This paper presents an adaptive and efficient pruning method for large language models (LLMs) within the framework of post-training pruning. It includes a meta pruning metric search, layerwise sparsity ratio search, and introduces a new search evaluation metric: model-wise reconstruction error. The authors first validate and highlight the suboptimal generalization performance of existing methods across different models, analyzing the underlying causes. They propose an adaptive pruning strategy tailored for various LLMs, optimizing both the pruning metric and the layerwise sparsity ratios.

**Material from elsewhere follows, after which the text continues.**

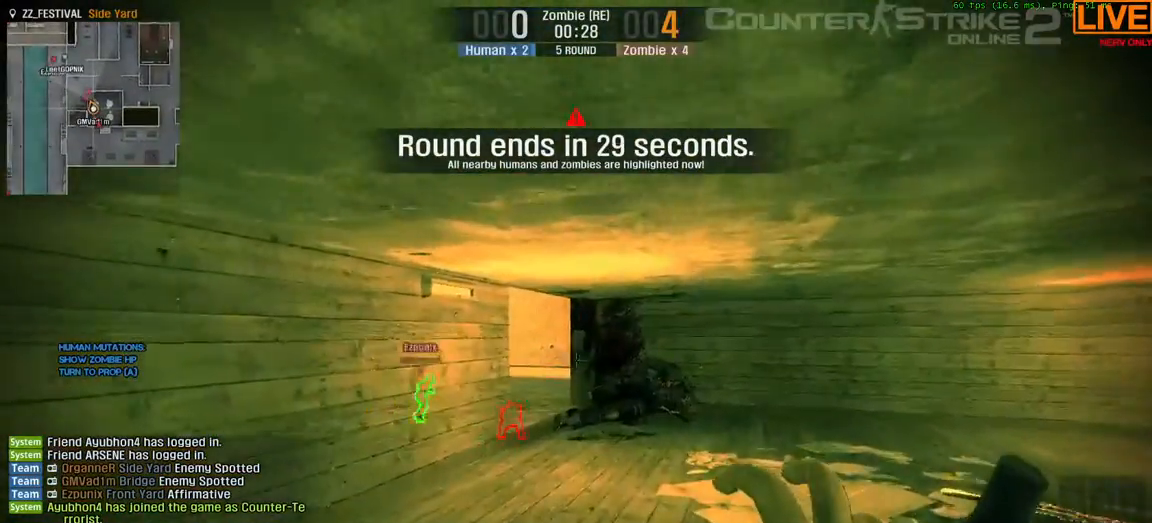
{"keys": ["w"], "events": [[300, "d", "up"]]}
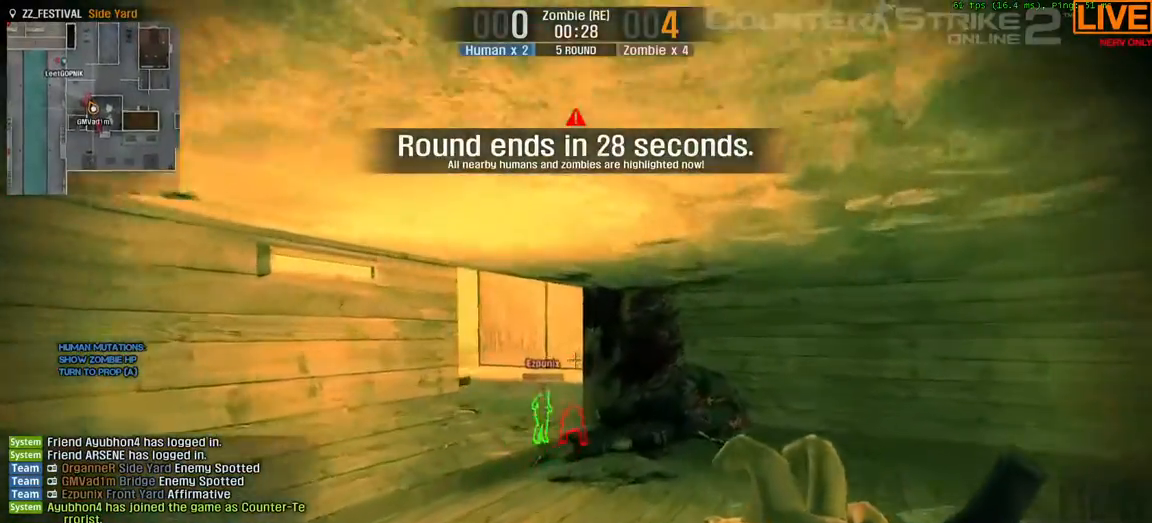
{"keys": ["w"], "events": [[317, "num2", "down"], [367, "num2", "up"]]}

In response to the time-consuming nature and poor task generalization of using perplexity as the evaluation measure under the SEARCH EVALUATION, the authors introduce the model-wise reconstruction error metric. This metric directly measures the difference between the output layers before and after pruning using the Frobenius norm, providing a more direct and effective assessment. Furthermore, the paper employs a unified NSGA-III algorithm to efficiently address both single and multi-objective search problems across the two phases.

In the experimental section, the study conducts comprehensive testing to verify the robustness and superiority of the proposed method under different models, tasks, and parameter requirements, accompanied by an in-depth analysis.

优点

  1. The scientific problem addressed in this paper is highly significant. The development of efficient and robust pruning methods within the post-training paradigm has broad applications in the AI community. The authors provide a rigorous validation and analysis of the issues at hand.

  2. The methodology presented in this paper is comprehensive, including well-designed solutions to key scientific questions such as pruning metric search, subsequent layerwise sparsity ratio search, and optimization of evaluation metrics. The experiments are solid, the logic is clear, and the paper progressively deepens the discussion, rigorously demonstrating advancements in robustness and effectiveness.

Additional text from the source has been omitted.